Stored dataset items =

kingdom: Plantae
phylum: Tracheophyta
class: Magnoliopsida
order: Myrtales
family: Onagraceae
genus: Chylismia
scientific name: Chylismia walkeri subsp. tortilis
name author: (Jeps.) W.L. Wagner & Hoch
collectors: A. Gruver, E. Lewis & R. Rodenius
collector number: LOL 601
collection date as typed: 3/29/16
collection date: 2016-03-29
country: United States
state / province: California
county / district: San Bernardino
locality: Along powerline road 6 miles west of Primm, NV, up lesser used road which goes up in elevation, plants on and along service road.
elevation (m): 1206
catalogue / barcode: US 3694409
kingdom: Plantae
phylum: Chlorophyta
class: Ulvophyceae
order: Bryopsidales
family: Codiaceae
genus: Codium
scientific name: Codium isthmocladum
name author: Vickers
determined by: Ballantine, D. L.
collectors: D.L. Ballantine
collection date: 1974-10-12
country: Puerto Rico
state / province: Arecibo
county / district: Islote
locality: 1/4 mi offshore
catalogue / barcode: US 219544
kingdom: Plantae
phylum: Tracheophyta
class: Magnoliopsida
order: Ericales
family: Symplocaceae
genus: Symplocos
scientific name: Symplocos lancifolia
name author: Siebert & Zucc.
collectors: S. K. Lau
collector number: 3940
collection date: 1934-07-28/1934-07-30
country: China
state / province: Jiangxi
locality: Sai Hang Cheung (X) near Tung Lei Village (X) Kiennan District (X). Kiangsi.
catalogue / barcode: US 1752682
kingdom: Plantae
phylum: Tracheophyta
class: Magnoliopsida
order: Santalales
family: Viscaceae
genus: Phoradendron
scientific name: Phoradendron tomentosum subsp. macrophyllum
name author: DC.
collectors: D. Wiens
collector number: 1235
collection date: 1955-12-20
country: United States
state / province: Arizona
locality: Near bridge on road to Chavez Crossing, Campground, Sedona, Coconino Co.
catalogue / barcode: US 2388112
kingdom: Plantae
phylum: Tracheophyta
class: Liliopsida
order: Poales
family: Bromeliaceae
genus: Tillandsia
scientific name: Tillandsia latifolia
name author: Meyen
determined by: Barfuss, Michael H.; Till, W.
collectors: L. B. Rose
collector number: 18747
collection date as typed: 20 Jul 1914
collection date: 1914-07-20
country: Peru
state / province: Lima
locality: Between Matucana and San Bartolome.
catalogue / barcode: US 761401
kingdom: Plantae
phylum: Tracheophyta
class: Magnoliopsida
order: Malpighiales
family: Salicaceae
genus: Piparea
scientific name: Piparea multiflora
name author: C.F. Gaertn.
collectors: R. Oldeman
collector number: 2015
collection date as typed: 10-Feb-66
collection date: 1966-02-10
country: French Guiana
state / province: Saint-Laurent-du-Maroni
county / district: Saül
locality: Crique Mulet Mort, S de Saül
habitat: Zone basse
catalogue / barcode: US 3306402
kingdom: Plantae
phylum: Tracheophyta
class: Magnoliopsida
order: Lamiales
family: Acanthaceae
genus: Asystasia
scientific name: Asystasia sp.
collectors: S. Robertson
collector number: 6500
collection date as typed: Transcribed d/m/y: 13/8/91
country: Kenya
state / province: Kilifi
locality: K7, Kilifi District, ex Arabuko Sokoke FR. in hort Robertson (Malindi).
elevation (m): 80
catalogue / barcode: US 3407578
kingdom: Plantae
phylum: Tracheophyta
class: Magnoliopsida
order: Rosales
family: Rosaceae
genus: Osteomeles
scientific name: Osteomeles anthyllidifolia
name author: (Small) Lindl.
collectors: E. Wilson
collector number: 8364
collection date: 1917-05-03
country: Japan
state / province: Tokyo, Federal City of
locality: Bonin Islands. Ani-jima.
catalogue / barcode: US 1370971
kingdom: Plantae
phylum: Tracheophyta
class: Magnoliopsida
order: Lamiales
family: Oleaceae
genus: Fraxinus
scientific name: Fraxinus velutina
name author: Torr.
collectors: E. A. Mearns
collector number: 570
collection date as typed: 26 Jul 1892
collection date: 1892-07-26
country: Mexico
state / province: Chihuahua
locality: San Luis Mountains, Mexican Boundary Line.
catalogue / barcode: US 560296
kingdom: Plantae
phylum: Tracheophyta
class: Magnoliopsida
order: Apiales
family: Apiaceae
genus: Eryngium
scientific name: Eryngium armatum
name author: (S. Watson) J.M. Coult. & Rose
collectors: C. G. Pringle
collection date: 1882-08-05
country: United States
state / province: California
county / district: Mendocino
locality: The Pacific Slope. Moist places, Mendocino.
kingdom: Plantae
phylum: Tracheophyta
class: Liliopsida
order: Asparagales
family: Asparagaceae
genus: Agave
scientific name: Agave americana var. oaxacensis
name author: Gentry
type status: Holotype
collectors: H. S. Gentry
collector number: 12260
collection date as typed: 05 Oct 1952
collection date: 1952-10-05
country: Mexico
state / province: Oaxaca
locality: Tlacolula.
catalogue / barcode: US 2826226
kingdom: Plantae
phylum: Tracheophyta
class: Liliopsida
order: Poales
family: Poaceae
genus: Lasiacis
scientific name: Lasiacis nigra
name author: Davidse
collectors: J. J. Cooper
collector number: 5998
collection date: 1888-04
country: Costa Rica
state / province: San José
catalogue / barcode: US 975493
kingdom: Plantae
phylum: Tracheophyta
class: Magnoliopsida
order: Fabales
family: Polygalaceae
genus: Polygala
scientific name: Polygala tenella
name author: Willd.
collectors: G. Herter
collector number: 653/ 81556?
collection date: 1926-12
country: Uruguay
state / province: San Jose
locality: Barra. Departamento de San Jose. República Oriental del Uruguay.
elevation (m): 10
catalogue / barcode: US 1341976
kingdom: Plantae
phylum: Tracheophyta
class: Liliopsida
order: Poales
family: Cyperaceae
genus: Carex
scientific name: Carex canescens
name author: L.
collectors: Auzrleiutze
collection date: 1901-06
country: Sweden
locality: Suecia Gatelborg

Given problem =
Lay out every line of the items above as a numbered list, skipping any blank lines.

Exercise result =
1. kingdom: Plantae
2. phylum: Tracheophyta
3. class: Magnoliopsida
4. order: Myrtales
5. family: Onagraceae
6. genus: Chylismia
7. scientific name: Chylismia walkeri subsp. tortilis
8. name author: (Jeps.) W.L. Wagner & Hoch
9. collectors: A. Gruver, E. Lewis & R. Rodenius
10. collector number: LOL 601
11. collection date as typed: 3/29/16
12. collection date: 2016-03-29
13. country: United States
14. state / province: California
15. county / district: San Bernardino
16. locality: Along powerline road 6 miles west of Primm, NV, up lesser used road which goes up in elevation, plants on and along service road.
17. elevation (m): 1206
18. catalogue / barcode: US 3694409
19. kingdom: Plantae
20. phylum: Chlorophyta
21. class: Ulvophyceae
22. order: Bryopsidales
23. family: Codiaceae
24. genus: Codium
25. scientific name: Codium isthmocladum
26. name author: Vickers
27. determined by: Ballantine, D. L.
28. collectors: D.L. Ballantine
29. collection date: 1974-10-12
30. country: Puerto Rico
31. state / province: Arecibo
32. county / district: Islote
33. locality: 1/4 mi offshore
34. catalogue / barcode: US 219544
35. kingdom: Plantae
36. phylum: Tracheophyta
37. class: Magnoliopsida
38. order: Ericales
39. family: Symplocaceae
40. genus: Symplocos
41. scientific name: Symplocos lancifolia
42. name author: Siebert & Zucc.
43. collectors: S. K. Lau
44. collector number: 3940
45. collection date: 1934-07-28/1934-07-30
46. country: China
47. state / province: Jiangxi
48. locality: Sai Hang Cheung (X) near Tung Lei Village (X) Kiennan District (X). Kiangsi.
49. catalogue / barcode: US 1752682
50. kingdom: Plantae
51. phylum: Tracheophyta
52. class: Magnoliopsida
53. order: Santalales
54. family: Viscaceae
55. genus: Phoradendron
56. scientific name: Phoradendron tomentosum subsp. macrophyllum
57. name author: DC.
58. collectors: D. Wiens
59. collector number: 1235
60. collection date: 1955-12-20
61. country: United States
62. state / province: Arizona
63. locality: Near bridge on road to Chavez Crossing, Campground, Sedona, Coconino Co.
64. catalogue / barcode: US 2388112
65. kingdom: Plantae
66. phylum: Tracheophyta
67. class: Liliopsida
68. order: Poales
69. family: Bromeliaceae
70. genus: Tillandsia
71. scientific name: Tillandsia latifolia
72. name author: Meyen
73. determined by: Barfuss, Michael H.; Till, W.
74. collectors: L. B. Rose
75. collector number: 18747
76. collection date as typed: 20 Jul 1914
77. collection date: 1914-07-20
78. country: Peru
79. state / province: Lima
80. locality: Between Matucana and San Bartolome.
81. catalogue / barcode: US 761401
82. kingdom: Plantae
83. phylum: Tracheophyta
84. class: Magnoliopsida
85. order: Malpighiales
86. family: Salicaceae
87. genus: Piparea
88. scientific name: Piparea multiflora
89. name author: C.F. Gaertn.
90. collectors: R. Oldeman
91. collector number: 2015
92. collection date as typed: 10-Feb-66
93. collection date: 1966-02-10
94. country: French Guiana
95. state / province: Saint-Laurent-du-Maroni
96. county / district: Saül
97. locality: Crique Mulet Mort, S de Saül
98. habitat: Zone basse
99. catalogue / barcode: US 3306402
100. kingdom: Plantae
101. phylum: Tracheophyta
102. class: Magnoliopsida
103. order: Lamiales
104. family: Acanthaceae
105. genus: Asystasia
106. scientific name: Asystasia sp.
107. collectors: S. Robertson
108. collector number: 6500
109. collection date as typed: Transcribed d/m/y: 13/8/91
110. country: Kenya
111. state / province: Kilifi
112. locality: K7, Kilifi District, ex Arabuko Sokoke FR. in hort Robertson (Malindi).
113. elevation (m): 80
114. catalogue / barcode: US 3407578
115. kingdom: Plantae
116. phylum: Tracheophyta
117. class: Magnoliopsida
118. order: Rosales
119. family: Rosaceae
120. genus: Osteomeles
121. scientific name: Osteomeles anthyllidifolia
122. name author: (Small) Lindl.
123. collectors: E. Wilson
124. collector number: 8364
125. collection date: 1917-05-03
126. country: Japan
127. state / province: Tokyo, Federal City of
128. locality: Bonin Islands. Ani-jima.
129. catalogue / barcode: US 1370971
130. kingdom: Plantae
131. phylum: Tracheophyta
132. class: Magnoliopsida
133. order: Lamiales
134. family: Oleaceae
135. genus: Fraxinus
136. scientific name: Fraxinus velutina
137. name author: Torr.
138. collectors: E. A. Mearns
139. collector number: 570
140. collection date as typed: 26 Jul 1892
141. collection date: 1892-07-26
142. country: Mexico
143. state / province: Chihuahua
144. locality: San Luis Mountains, Mexican Boundary Line.
145. catalogue / barcode: US 560296
146. kingdom: Plantae
147. phylum: Tracheophyta
148. class: Magnoliopsida
149. order: Apiales
150. family: Apiaceae
151. genus: Eryngium
152. scientific name: Eryngium armatum
153. name author: (S. Watson) J.M. Coult. & Rose
154. collectors: C. G. Pringle
155. collection date: 1882-08-05
156. country: United States
157. state / province: California
158. county / district: Mendocino
159. locality: The Pacific Slope. Moist places, Mendocino.
160. kingdom: Plantae
161. phylum: Tracheophyta
162. class: Liliopsida
163. order: Asparagales
164. family: Asparagaceae
165. genus: Agave
166. scientific name: Agave americana var. oaxacensis
167. name author: Gentry
168. type status: Holotype
169. collectors: H. S. Gentry
170. collector number: 12260
171. collection date as typed: 05 Oct 1952
172. collection date: 1952-10-05
173. country: Mexico
174. state / province: Oaxaca
175. locality: Tlacolula.
176. catalogue / barcode: US 2826226
177. kingdom: Plantae
178. phylum: Tracheophyta
179. class: Liliopsida
180. order: Poales
181. family: Poaceae
182. genus: Lasiacis
183. scientific name: Lasiacis nigra
184. name author: Davidse
185. collectors: J. J. Cooper
186. collector number: 5998
187. collection date: 1888-04
188. country: Costa Rica
189. state / province: San José
190. catalogue / barcode: US 975493
191. kingdom: Plantae
192. phylum: Tracheophyta
193. class: Magnoliopsida
194. order: Fabales
195. family: Polygalaceae
196. genus: Polygala
197. scientific name: Polygala tenella
198. name author: Willd.
199. collectors: G. Herter
200. collector number: 653/ 81556?
201. collection date: 1926-12
202. country: Uruguay
203. state / province: San Jose
204. locality: Barra. Departamento de San Jose. República Oriental del Uruguay.
205. elevation (m): 10
206. catalogue / barcode: US 1341976
207. kingdom: Plantae
208. phylum: Tracheophyta
209. class: Liliopsida
210. order: Poales
211. family: Cyperaceae
212. genus: Carex
213. scientific name: Carex canescens
214. name author: L.
215. collectors: Auzrleiutze
216. collection date: 1901-06
217. country: Sweden
218. locality: Suecia Gatelborg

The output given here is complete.